(Extracted page text data)
====

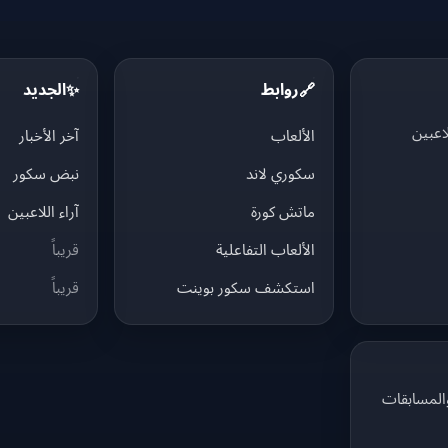
روابط
الجديد
✨
🔗
اعبين
الألعاب
آخر الأخبار
سكوري لاند
نبض سكور
ماتش كورة
آراء اللاعبين
الألعاب التفاعلية
قريباً
استكشف سكور بوينت
قريباً
والمسابقات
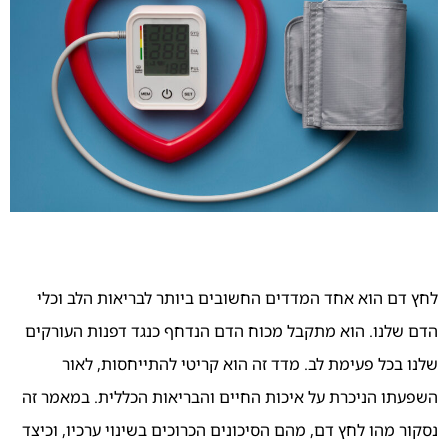
לחץ
דם
הוא
אחד
המדדים
החשובים
ביותר
לבריאות
הלב
וכלי
הדם
שלנו.
הוא
מתקבל
מכוח
הדם
הנדחף
כנגד
דפנות
העורקים
שלנו
בכל
פעימת
לב.
מדד
זה
הוא
קריטי
להתייחסות,
לאור
השפעתו
הניכרת
על
איכות
החיים
והבריאות
הכללית.
במאמר
זה
נסקור
מהו
לחץ
דם,
מהם
הסיכונים
הכרוכים
בשינוי
ערכיו,
וכיצד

====

:: Directions for this task ::
Print all data above verbatim, except pictures.

:: Result of the exercise ::
روابط
الجديد
✨
🔗
اعبين
الألعاب
آخر الأخبار
سكوري لاند
نبض سكور
ماتش كورة
آراء اللاعبين
الألعاب التفاعلية
قريباً
استكشف سكور بوينت
قريباً
والمسابقات
לחץ
דם
הוא
אחד
המדדים
החשובים
ביותר
לבריאות
הלב
וכלי
הדם
שלנו.
הוא
מתקבל
מכוח
הדם
הנדחף
כנגד
דפנות
העורקים
שלנו
בכל
פעימת
לב.
מדד
זה
הוא
קריטי
להתייחסות,
לאור
השפעתו
הניכרת
על
איכות
החיים
והבריאות
הכללית.
במאמר
זה
נסקור
מהו
לחץ
דם,
מהם
הסיכונים
הכרוכים
בשינוי
ערכיו,
וכיצד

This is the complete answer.